Each line of the listing must be transcribed exactly, except for the images, which should be excluded.

• [DATA SEGMENT]
::::::::
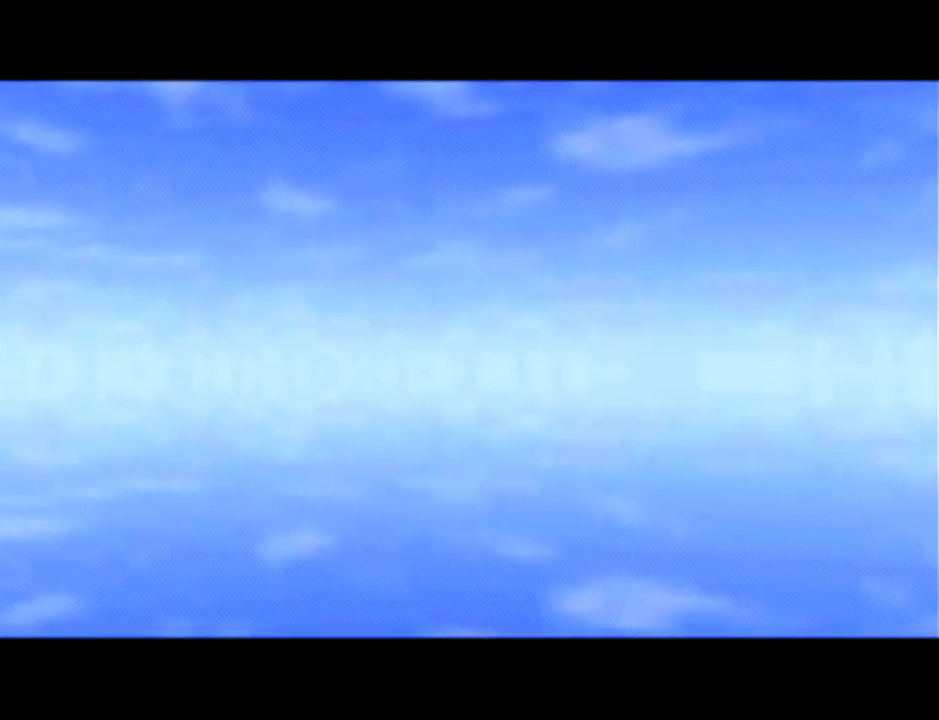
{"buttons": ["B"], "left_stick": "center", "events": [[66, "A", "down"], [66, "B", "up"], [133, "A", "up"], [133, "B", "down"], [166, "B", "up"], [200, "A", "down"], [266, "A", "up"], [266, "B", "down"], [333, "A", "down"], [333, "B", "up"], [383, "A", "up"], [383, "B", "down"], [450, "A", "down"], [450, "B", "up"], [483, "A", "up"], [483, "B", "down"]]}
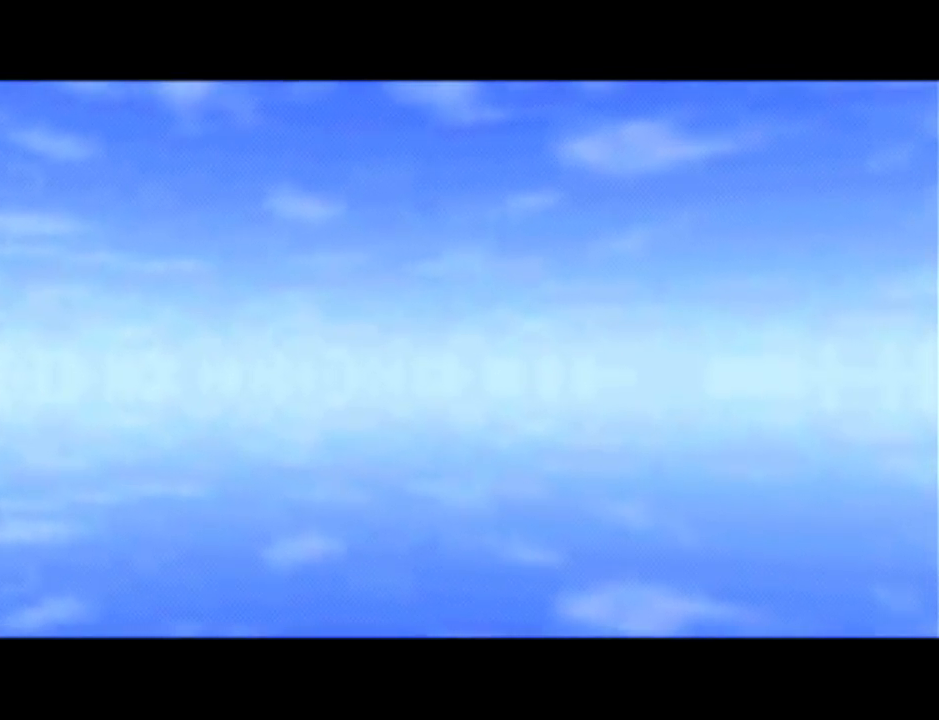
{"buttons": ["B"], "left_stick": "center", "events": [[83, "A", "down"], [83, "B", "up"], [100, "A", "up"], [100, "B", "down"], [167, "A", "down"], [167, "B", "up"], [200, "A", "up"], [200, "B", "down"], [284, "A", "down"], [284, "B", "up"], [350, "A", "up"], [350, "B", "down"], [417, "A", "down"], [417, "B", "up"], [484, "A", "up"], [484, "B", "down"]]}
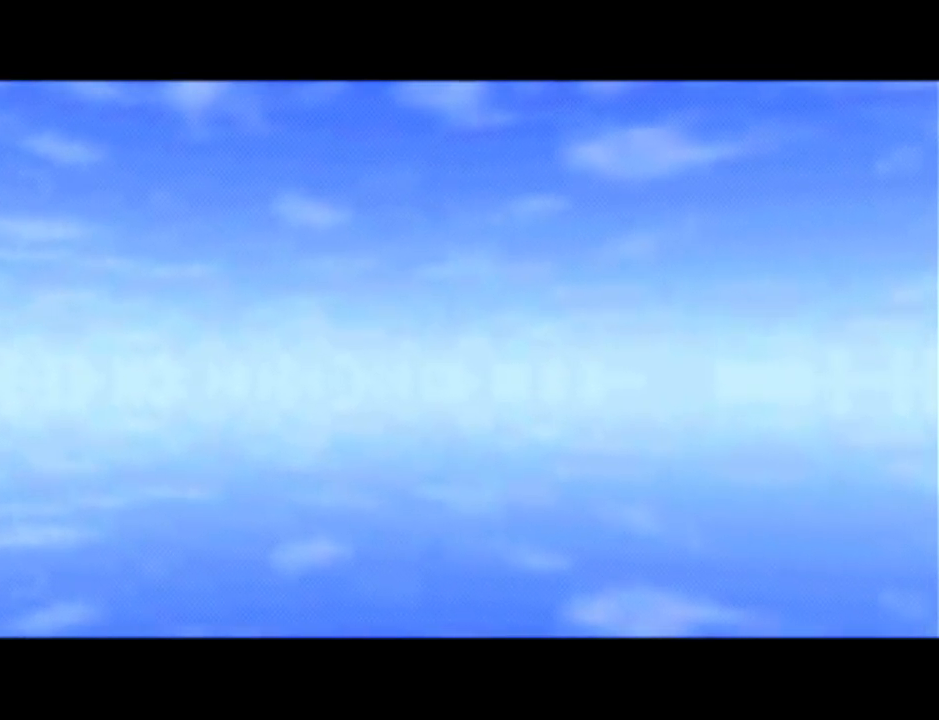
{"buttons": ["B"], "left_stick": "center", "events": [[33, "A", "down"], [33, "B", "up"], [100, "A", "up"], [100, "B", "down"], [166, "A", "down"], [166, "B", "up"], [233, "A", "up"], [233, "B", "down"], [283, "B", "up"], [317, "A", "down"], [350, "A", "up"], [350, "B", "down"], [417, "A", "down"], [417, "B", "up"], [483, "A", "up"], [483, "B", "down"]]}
::::::::
• [RESULT FOR THIS TASK]
{"buttons": ["B"], "left_stick": "center", "events": [[66, "A", "down"], [66, "B", "up"], [133, "A", "up"], [133, "B", "down"], [166, "B", "up"], [200, "A", "down"], [266, "A", "up"], [266, "B", "down"], [333, "A", "down"], [333, "B", "up"], [383, "A", "up"], [383, "B", "down"], [450, "A", "down"], [450, "B", "up"], [483, "A", "up"], [483, "B", "down"]]}
{"buttons": ["B"], "left_stick": "center", "events": [[83, "A", "down"], [83, "B", "up"], [100, "A", "up"], [100, "B", "down"], [167, "A", "down"], [167, "B", "up"], [200, "A", "up"], [200, "B", "down"], [284, "A", "down"], [284, "B", "up"], [350, "A", "up"], [350, "B", "down"], [417, "A", "down"], [417, "B", "up"], [484, "A", "up"], [484, "B", "down"]]}
{"buttons": ["B"], "left_stick": "center", "events": [[33, "A", "down"], [33, "B", "up"], [100, "A", "up"], [100, "B", "down"], [166, "A", "down"], [166, "B", "up"], [233, "A", "up"], [233, "B", "down"], [283, "B", "up"], [317, "A", "down"], [350, "A", "up"], [350, "B", "down"], [417, "A", "down"], [417, "B", "up"], [483, "A", "up"], [483, "B", "down"]]}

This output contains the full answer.